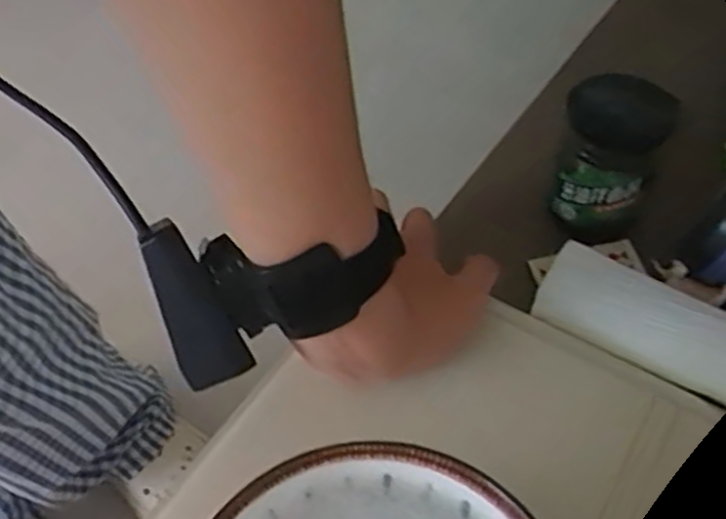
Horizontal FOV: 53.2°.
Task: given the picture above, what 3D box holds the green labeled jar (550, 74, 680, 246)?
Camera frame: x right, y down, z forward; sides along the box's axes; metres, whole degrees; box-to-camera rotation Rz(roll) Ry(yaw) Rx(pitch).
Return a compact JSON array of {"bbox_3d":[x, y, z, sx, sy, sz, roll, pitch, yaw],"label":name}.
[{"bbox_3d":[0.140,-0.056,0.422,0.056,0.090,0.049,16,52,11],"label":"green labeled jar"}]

...

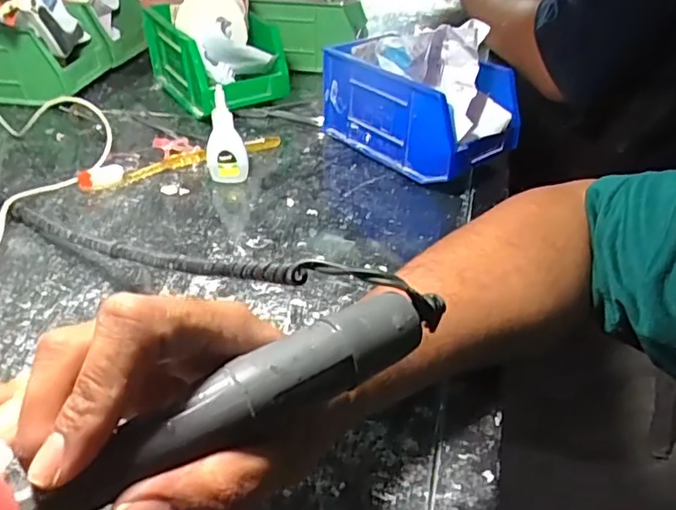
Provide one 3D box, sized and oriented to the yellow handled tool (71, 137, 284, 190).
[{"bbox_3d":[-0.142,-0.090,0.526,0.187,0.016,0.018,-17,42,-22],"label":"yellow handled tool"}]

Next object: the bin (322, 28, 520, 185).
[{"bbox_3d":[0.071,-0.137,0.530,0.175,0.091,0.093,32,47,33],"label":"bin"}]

YOUR ASSIGNMENT
With the line that has "Task: given the" as the first and the line that has "Camera frame: x" as the last, repeat exactly that run of lines above and no more.

TASK SOLUTION
Task: given the picture above, what 3D box holds the green labeled jar (550, 74, 680, 246)?
Camera frame: x right, y down, z forward; sides along the box's axes; metres, whole degrees; box-to-camera rotation Rz(roll) Ry(yaw) Rx(pitch).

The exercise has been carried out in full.